**Exercise details**
Using "funding" as the search string, find the matching lines below and copy them.

**Working data**
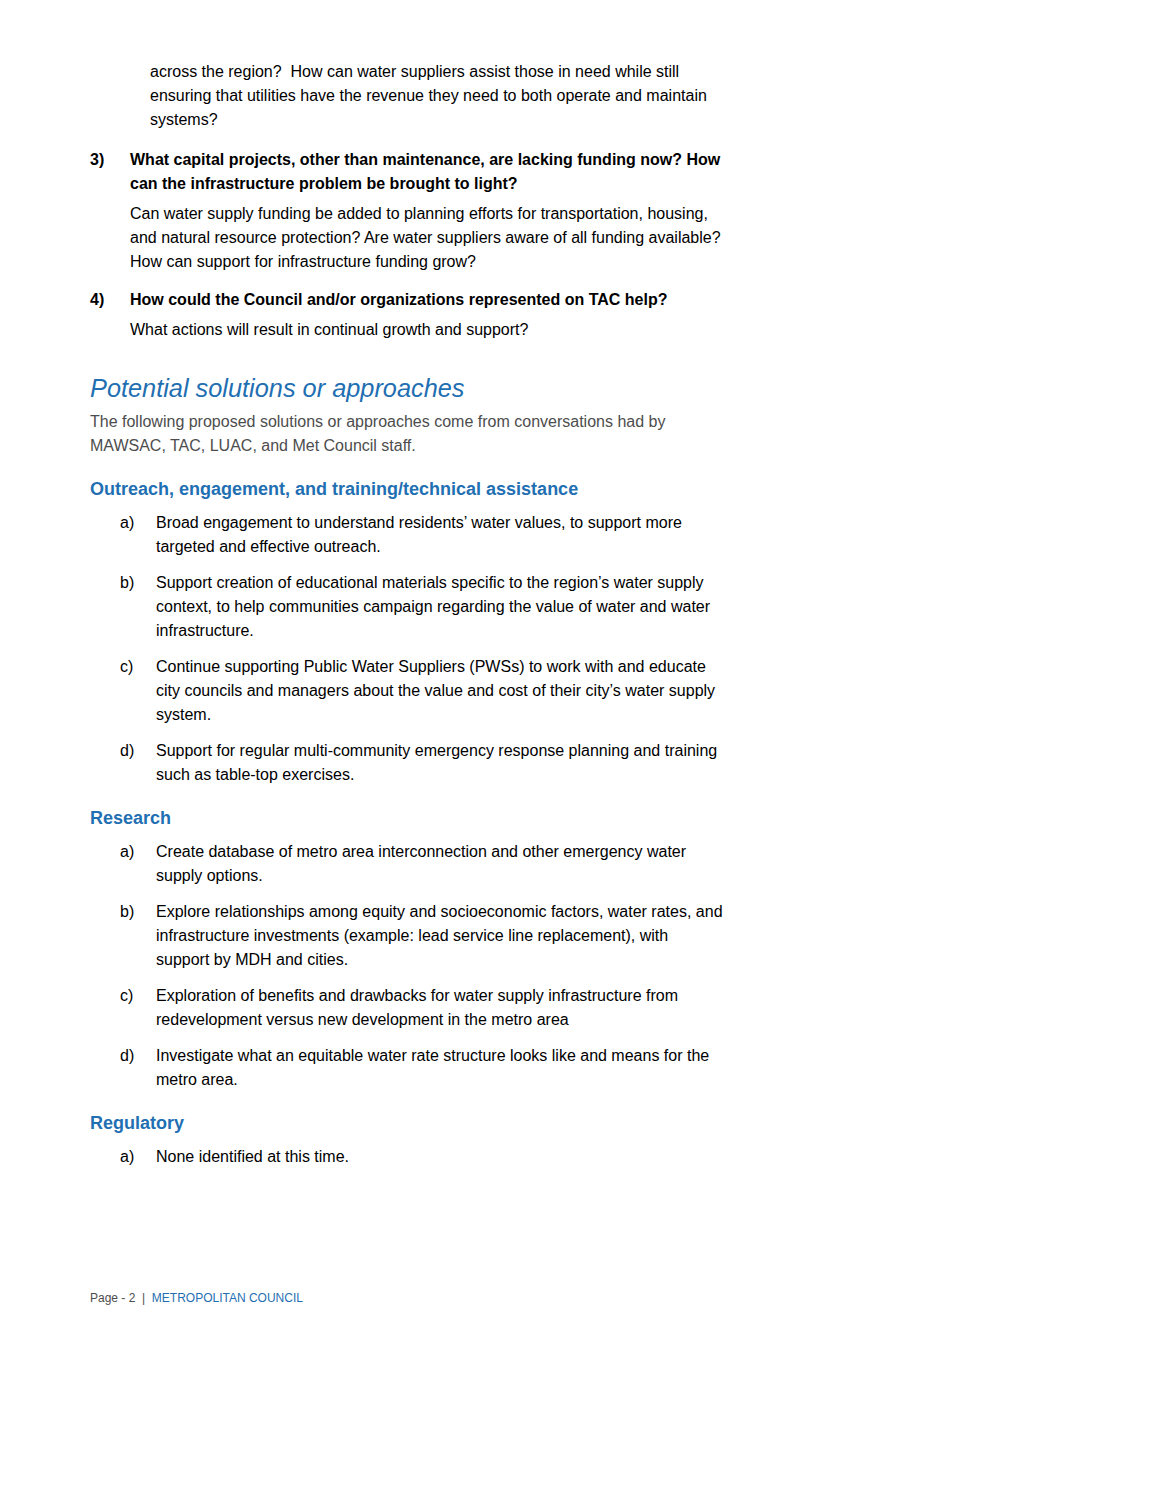across the region? How can water suppliers assist those in need while still ensuring that utilities have the revenue they need to both operate and maintain systems?
What capital projects, other than maintenance, are lacking funding now? How can the infrastructure problem be brought to light?
Can water supply funding be added to planning efforts for transportation, housing, and natural resource protection? Are water suppliers aware of all funding available? How can support for infrastructure funding grow?
How could the Council and/or organizations represented on TAC help?
What actions will result in continual growth and support?
Potential solutions or approaches
The following proposed solutions or approaches come from conversations had by MAWSAC, TAC, LUAC, and Met Council staff.
Outreach, engagement, and training/technical assistance
Broad engagement to understand residents’ water values, to support more targeted and effective outreach.
Support creation of educational materials specific to the region’s water supply context, to help communities campaign regarding the value of water and water infrastructure.
Continue supporting Public Water Suppliers (PWSs) to work with and educate city councils and managers about the value and cost of their city’s water supply system.
Support for regular multi-community emergency response planning and training such as table-top exercises.
Research
Create database of metro area interconnection and other emergency water supply options.
Explore relationships among equity and socioeconomic factors, water rates, and infrastructure investments (example: lead service line replacement), with support by MDH and cities.
Exploration of benefits and drawbacks for water supply infrastructure from redevelopment versus new development in the metro area
Investigate what an equitable water rate structure looks like and means for the metro area.
Regulatory
None identified at this time.
Page - 2 | METROPOLITAN COUNCIL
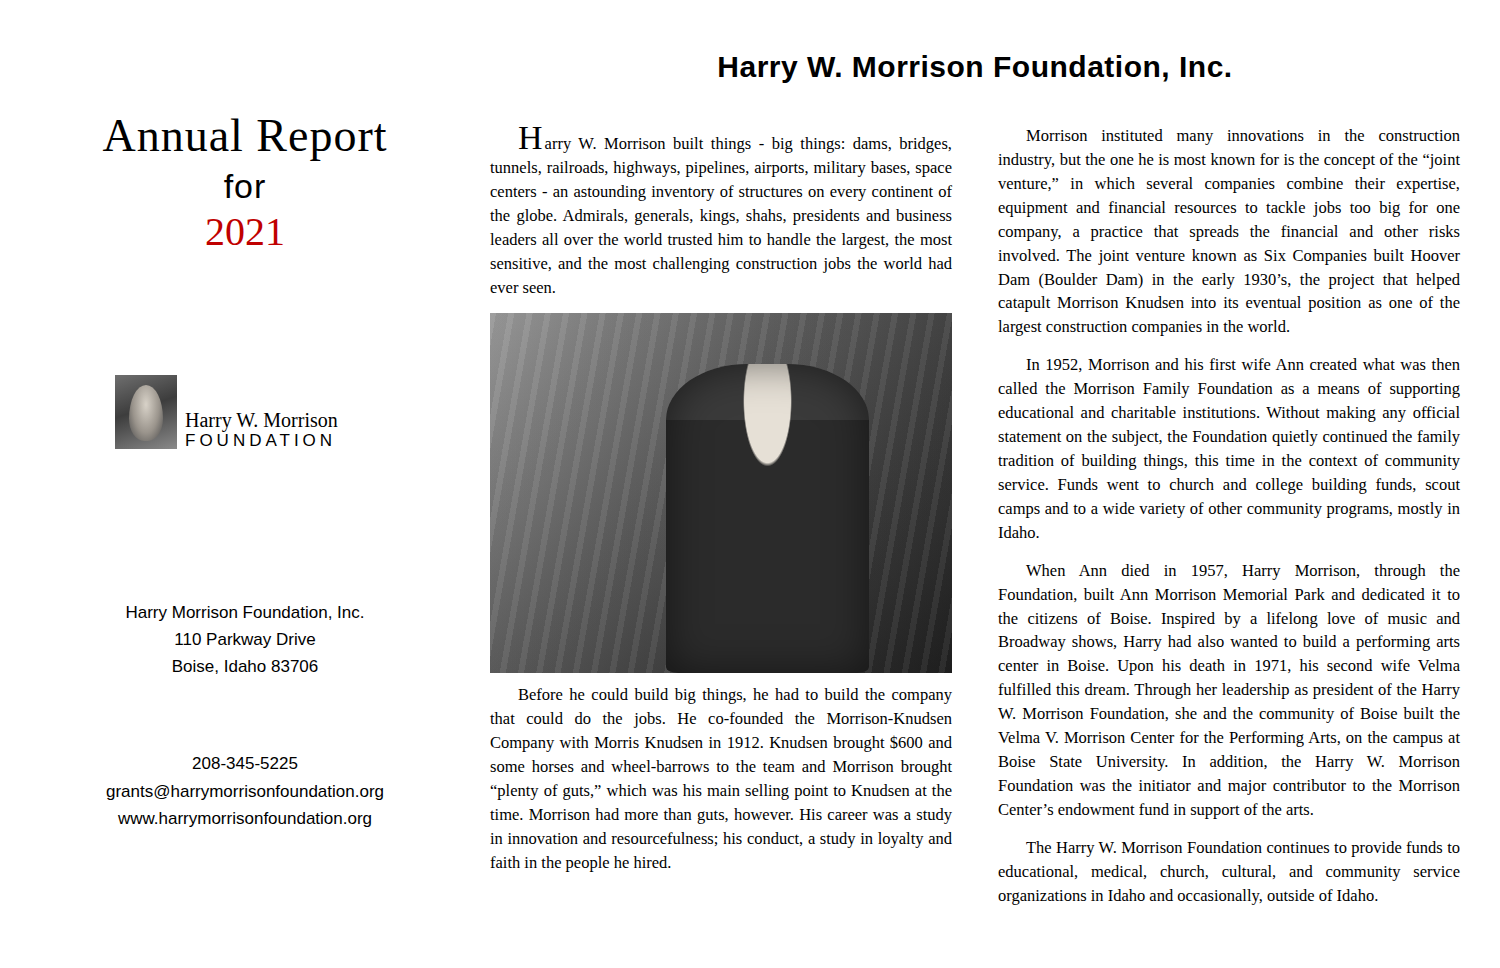Annual Report
for
2021
Harry W. Morrison FOUNDATION
Harry Morrison Foundation, Inc.
110 Parkway Drive
Boise, Idaho 83706
208-345-5225
grants@harrymorrisonfoundation.org
www.harrymorrisonfoundation.org
Harry W. Morrison Foundation, Inc.
Harry W. Morrison built things - big things: dams, bridges, tunnels, railroads, highways, pipelines, airports, military bases, space centers - an astounding inventory of structures on every continent of the globe. Admirals, generals, kings, shahs, presidents and business leaders all over the world trusted him to handle the largest, the most sensitive, and the most challenging construction jobs the world had ever seen.
Before he could build big things, he had to build the company that could do the jobs. He co-founded the Morrison-Knudsen Company with Morris Knudsen in 1912. Knudsen brought $600 and some horses and wheel-barrows to the team and Morrison brought “plenty of guts,” which was his main selling point to Knudsen at the time. Morrison had more than guts, however. His career was a study in innovation and resourcefulness; his conduct, a study in loyalty and faith in the people he hired.
Morrison instituted many innovations in the construction industry, but the one he is most known for is the concept of the “joint venture,” in which several companies combine their expertise, equipment and financial resources to tackle jobs too big for one company, a practice that spreads the financial and other risks involved. The joint venture known as Six Companies built Hoover Dam (Boulder Dam) in the early 1930’s, the project that helped catapult Morrison Knudsen into its eventual position as one of the largest construction companies in the world.
In 1952, Morrison and his first wife Ann created what was then called the Morrison Family Foundation as a means of supporting educational and charitable institutions. Without making any official statement on the subject, the Foundation quietly continued the family tradition of building things, this time in the context of community service. Funds went to church and college building funds, scout camps and to a wide variety of other community programs, mostly in Idaho.
When Ann died in 1957, Harry Morrison, through the Foundation, built Ann Morrison Memorial Park and dedicated it to the citizens of Boise. Inspired by a lifelong love of music and Broadway shows, Harry had also wanted to build a performing arts center in Boise. Upon his death in 1971, his second wife Velma fulfilled this dream. Through her leadership as president of the Harry W. Morrison Foundation, she and the community of Boise built the Velma V. Morrison Center for the Performing Arts, on the campus at Boise State University. In addition, the Harry W. Morrison Foundation was the initiator and major contributor to the Morrison Center’s endowment fund in support of the arts.
The Harry W. Morrison Foundation continues to provide funds to educational, medical, church, cultural, and community service organizations in Idaho and occasionally, outside of Idaho.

**Answer area**
What capital projects, other than maintenance, are lacking funding now? How can the infrastructure problem be brought to light?
Can water supply funding be added to planning efforts for transportation, housing, and natural resource protection? Are water suppliers aware of all funding available? How can support for infrastructure funding grow?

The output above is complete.